• [Texte à analyser]

======

Steve
Ohana est économiste et professeur de finances à l'ESCP Europe. Il
est l'auteur de Désobéir
pour sauver l'Europe,
un ouvrage très pédagogique sur l'Union européenne et sur la zone
euro.
***
Hier
s'est tenu un référendum décisif en Italie, relatif
à la réforme constitutionnelle portée par Matteo Renzi. Le « non »
l'emporté très largement et Renzi a immédiatement annoncé sa
démission. Un tel scénario, anticipé avec anxiété par tous les
acteurs et observateurs des marchés, avait fait pronostiqué
l’apocalypse au Financial Times
, qui
est allé jusqu'à prévoir la faillite de huit banques. Pourquoi
un tel alarmisme ? Quelle est la situation exacte des banques
transalpines et à quoi est-elle due ?

======

• [Données fournies]
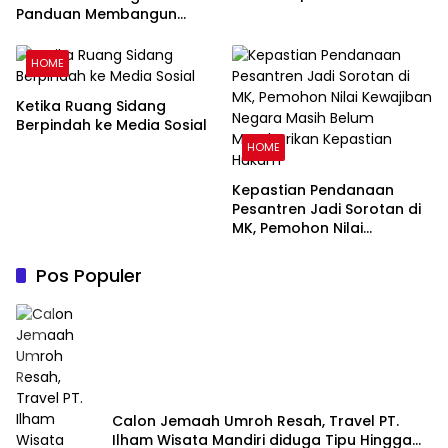
Pentingnya Ruang Refleksi
Panduan Membangun
Keluarga Harmonis dalam
Perspektif Islam
HOME
Ketika Ruang Sidang
Berpindah ke Media Sosial
HOME
Kepastian Pendanaan
Pesantren Jadi Sorotan di
MK, Pemohon Nilai
Kewajiban Negara Masih
Belum Memberikan
Pos Populer
Kepastian Hukum
Calon Jemaah Umroh Resah, Travel PT.
Ilham Wisata Mandiri diduga Tipu Hingga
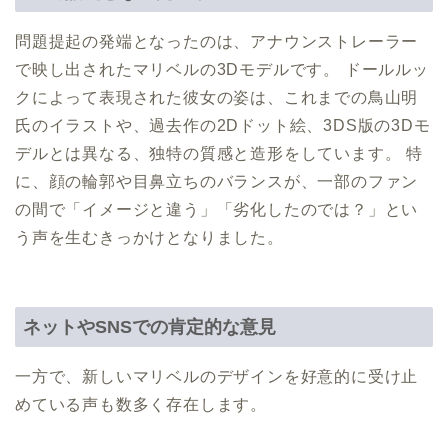
問題提起の発端となったのは、アナウンストレーラー
で映し出されたマリベルの3Dモデルです。 ドールルッ
クによって表現された彼女の姿は、これまでの鳥山明
氏のイラストや、過去作の2Dドット絵、3DS版の3Dモ
デルとは異なる、独特の質感と造形をしています。 特
に、顔の輪郭や目鼻立ちのバランスが、一部のファン
の間で「イメージと違う」「劣化したのでは？」とい
う声を生むきっかけとなりました。
ネットやSNSでの肯定的な意見
一方で、新しいマリベルのデザインを好意的に受け止
めている声も数多く存在します。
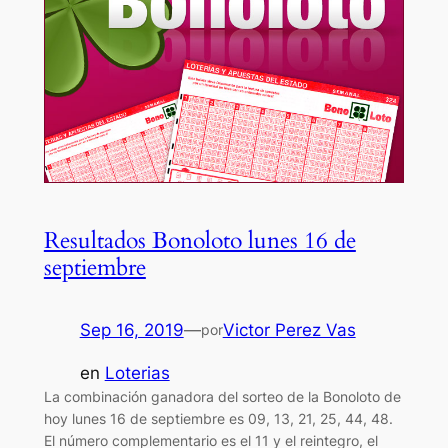
Resultados Bonoloto lunes 16 de
septiembre
Sep 16, 2019
—
Victor Perez Vas
por
en
Loterias
La combinación ganadora del sorteo de la Bonoloto de
hoy lunes 16 de septiembre es 09, 13, 21, 25, 44, 48.
El número complementario es el 11 y el reintegro, el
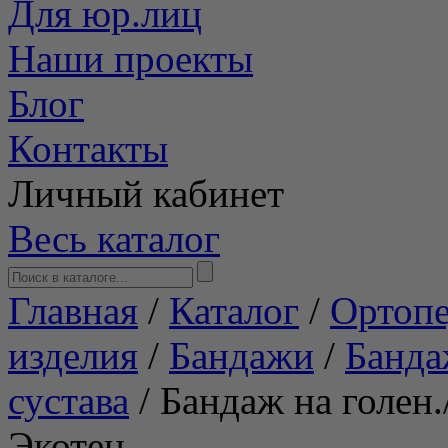
Для юр.лиц
Наши проекты
Блог
Контакты
Личный кабинет
Весь каталог
Главная
/
Каталог
/
Ортопе
изделия
/
Бандажи
/
Банда
сустава
/
Бандаж на голен.
Экотен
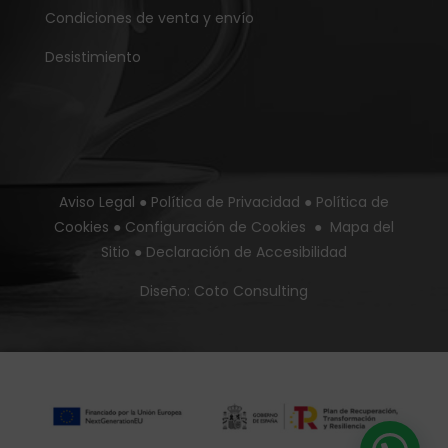
Condiciones de venta y envío
Desistimiento
Aviso Legal
●
Política de Privacidad
●
Política de
Cookies
●
Configuración de Cookies
●
Mapa del
Sitio
●
Declaración de Accesibilidad
Diseño:
Coto Consulting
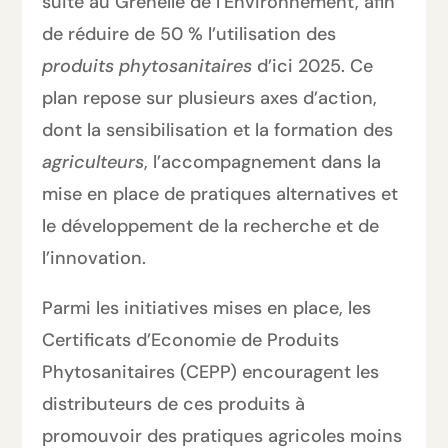
suite au Grenelle de l’Environnement, afin
de réduire de 50 % l’utilisation des
produits phytosanitaires
d’ici 2025. Ce
plan repose sur plusieurs axes d’action,
dont la sensibilisation et la formation des
agriculteurs
, l’accompagnement dans la
mise en place de pratiques alternatives et
le développement de la recherche et de
l’innovation.
Parmi les initiatives mises en place, les
Certificats d’Economie de Produits
Phytosanitaires (CEPP) encouragent les
distributeurs de ces produits à
promouvoir des pratiques agricoles moins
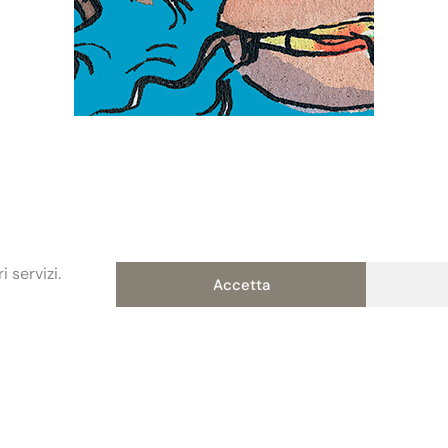
 servizi.
Accetta
Contatti
Privacy policy
Poli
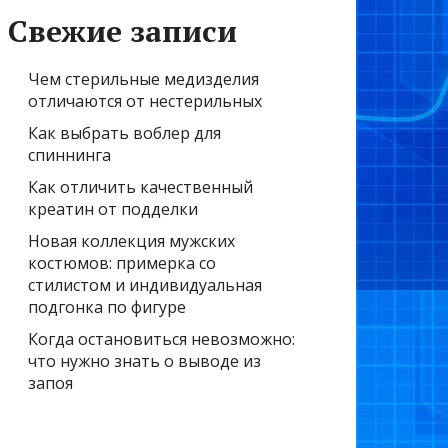
Свежие записи
Чем стерильные медизделия
отличаются от нестерильных
Как выбрать воблер для
спиннинга
Как отличить качественный
креатин от подделки
Новая коллекция мужских
костюмов: примерка со
стилистом и индивидуальная
подгонка по фигуре
Когда остановиться невозможно:
что нужно знать о выводе из
запоя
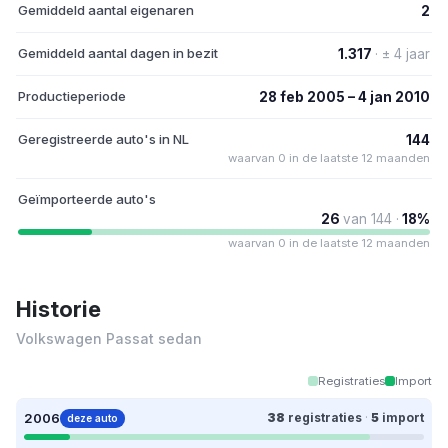
Gemiddeld aantal eigenaren
2
Gemiddeld aantal dagen in bezit
1.317
· ± 4 jaar
Productieperiode
28 feb 2005 – 4 jan 2010
Geregistreerde auto's in NL
144
waarvan 0 in de laatste 12 maanden
Geïmporteerde auto's
26
van 144 ·
18%
waarvan 0 in de laatste 12 maanden
Historie
Volkswagen Passat sedan
Registraties
Import
2006
38
registraties
·
5
import
deze auto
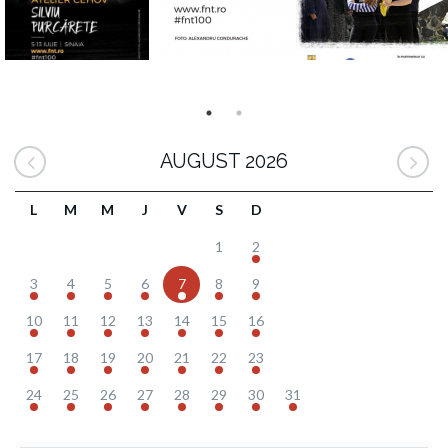
AUGUST 2026
L
M
M
J
V
S
D
1
2
3
4
5
6
7
8
9
10
11
12
13
14
15
16
17
18
19
20
21
22
23
24
25
26
27
28
29
30
31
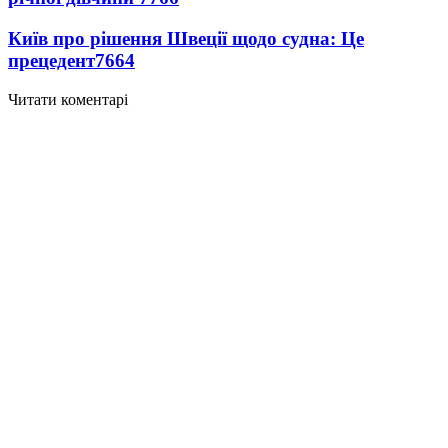
Київ про рішення Швеції щодо судна: Це
прецедент
7664
Читати коментарі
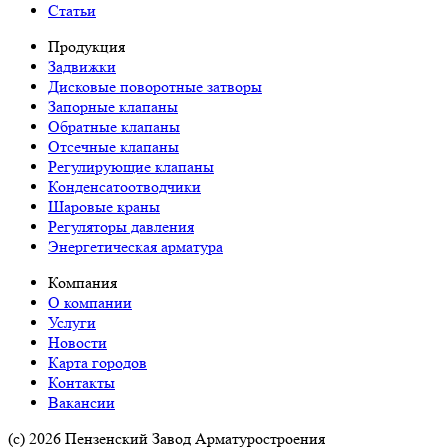
Статьи
Продукция
Задвижки
Дисковые поворотные затворы
Запорные клапаны
Обратные клапаны
Отсечные клапаны
Регулирующие клапаны
Конденсатоотводчики
Шаровые краны
Регуляторы давления
Энергетическая арматура
Компания
О компании
Услуги
Новости
Карта городов
Контакты
Вакансии
(c) 2026 Пензенский Завод Арматуростроения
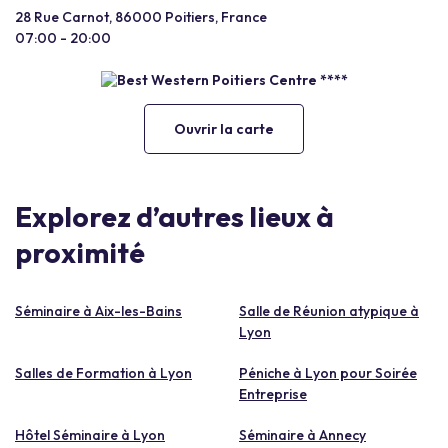
28 Rue Carnot, 86000 Poitiers, France
07:00 - 20:00
Ouvrir la carte
Explorez d’autres lieux à
proximité
Séminaire à Aix-les-Bains
Salle de Réunion atypique à
Lyon
Salles de Formation à Lyon
Péniche à Lyon pour Soirée
Entreprise
Hôtel Séminaire à Lyon
Séminaire à Annecy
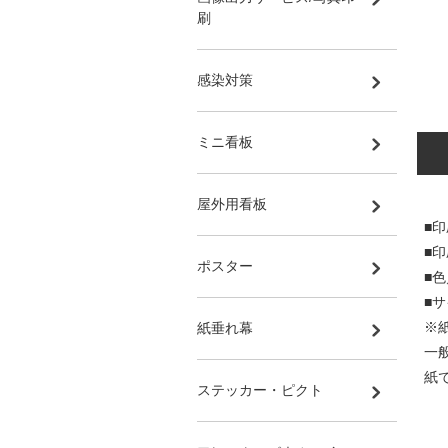
刷
感染対策
ミニ看板
屋外用看板
■印
■
ポスター
■
■サ
※
紙垂れ幕
一
紙
ステッカー・ピクト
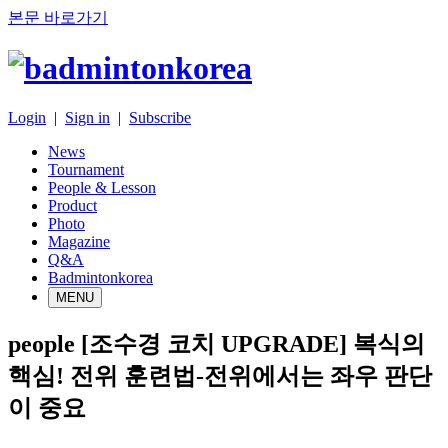
본문 바로가기
Login
|
Sign in
|
Subscribe
News
Tournament
People & Lesson
Product
Photo
Magazine
Q&A
Badmintonkorea
MENU
people
[조수경 코치 UPGRADE] 복식의
핵심! 전위 훈련법-전위에서는 좌우 판단
이 중요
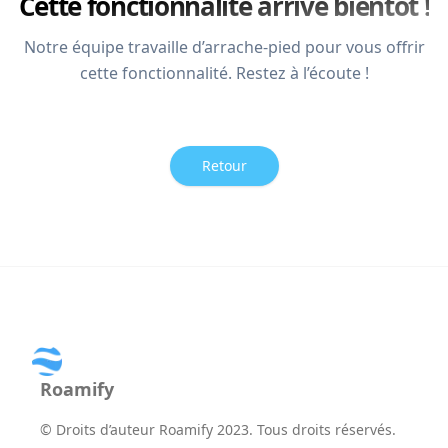
Cette fonctionnalité arrive bientôt !
Notre équipe travaille d’arrache-pied pour vous offrir
cette fonctionnalité. Restez à l’écoute !
Retour
Roamify
©
Droits d’auteur Roamify 2023. Tous droits réservés.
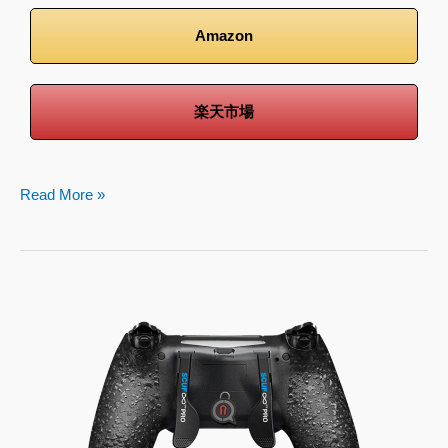
Amazon
楽天市場
Read More »
SCUF
INFINITY
PRO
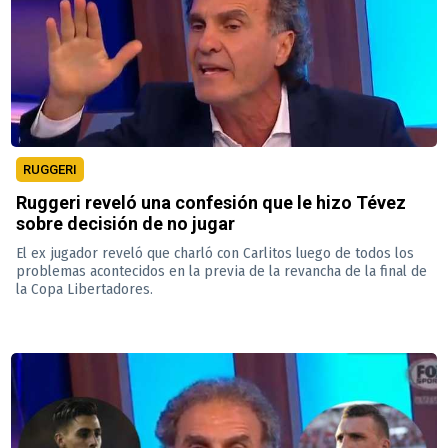
RUGGERI
Ruggeri reveló una confesión que le hizo Tévez
sobre decisión de no jugar
El ex jugador reveló que charló con Carlitos luego de todos los
problemas acontecidos en la previa de la revancha de la final de
la Copa Libertadores.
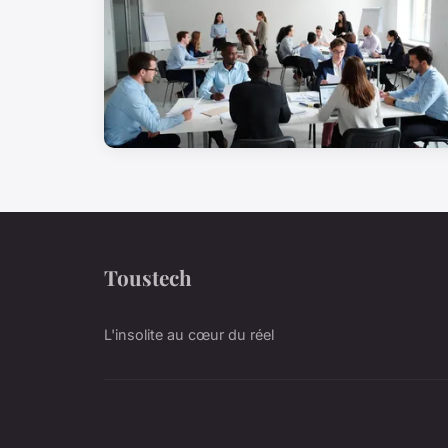
Toustech
L'insolite au cœur du réel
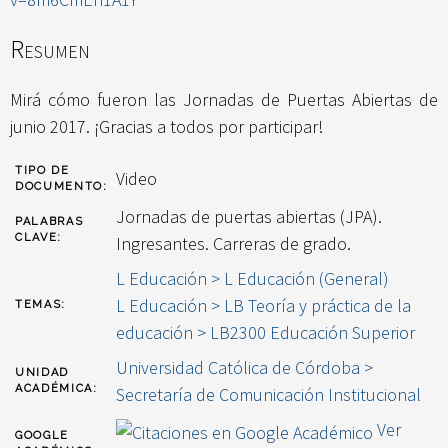
Resumen
Mirá cómo fueron las Jornadas de Puertas Abiertas de
junio 2017. ¡Gracias a todos por participar!
TIPO DE
Video
DOCUMENTO:
Jornadas de puertas abiertas (JPA).
PALABRAS
CLAVE:
Ingresantes. Carreras de grado.
L Educación > L Educación (General)
L Educación > LB Teoría y práctica de la
TEMAS:
educación > LB2300 Educación Superior
Universidad Católica de Córdoba >
UNIDAD
ACADÉMICA:
Secretaría de Comunicación Institucional
Ver
GOOGLE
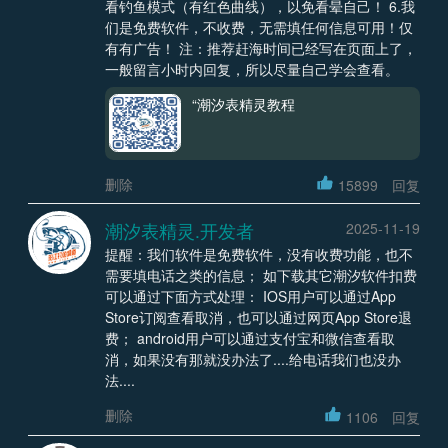
看钓鱼模式（有红色曲线），以免看晕自己！ 6.我
们是免费软件，不收费，无需填任何信息可用！仅
有有广告！ 注：推荐赶海时间已经写在页面上了，
一般留言小时内回复，所以尽量自己学会查看。
“潮汐表精灵教程
删除
15899
回复
潮汐表精灵.开发者
2025-11-19
提醒：我们软件是免费软件，没有收费功能，也不
需要填电话之类的信息； 如下载其它潮汐软件扣费
可以通过下面方式处理： IOS用户可以通过App
Store订阅查看取消，也可以通过网页App Store退
费； android用户可以通过支付宝和微信查看取
消，如果没有那就没办法了....给电话我们也没办
法....
删除
1106
回复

======

• [Consigne 1]
Dans le texte sur le référendum italien, quel journal avait prédit la faillite de huit banques ?
• [Consigne 2]
Prolongez le texte sur le référendum italien à partir de sa dernière phrase.
Les enregistrements constituent un matériau distinct du texte.

• [Réponse attendue 1]
Le Financial Times.

• [Réponse attendue 2]
Comme
aux États-Unis,
en Espagne ou
en Irlande, les banques italiennes ont octroyé des prêts en grande
quantité avant la crise de 2008, à des ménages et à
des
entreprises qui, aujourd’hui, n’ont pas les moyens de les
rembourser.
Trois
caractéristiques de l’Italie rendent la situation particulièrement
critique aujourd’hui. D'abord
l’exécutif
italien s’est refusé à assainir le système bancaire de façon
systématique et globale, comme l’ont fait par exemple l’Espagne
et l’Irlande. Au lieu de procéder à une restructuration
systématique de l’ensemble des banques, Matteo Renzi a opéré par
recapitalisations successives des plus petites banques (certaines au
cours de l’année 2015, d’autres à l’été 2016 via le fonds
privé Atlante). Il a sans doute parié sur une sortie de crise dans
la zone euro, qui aurait pu permettre à la plupart des crédits à
risque d’être finalement remboursés, et aux grosses banques
d’absorber les petites banques plus fragiles.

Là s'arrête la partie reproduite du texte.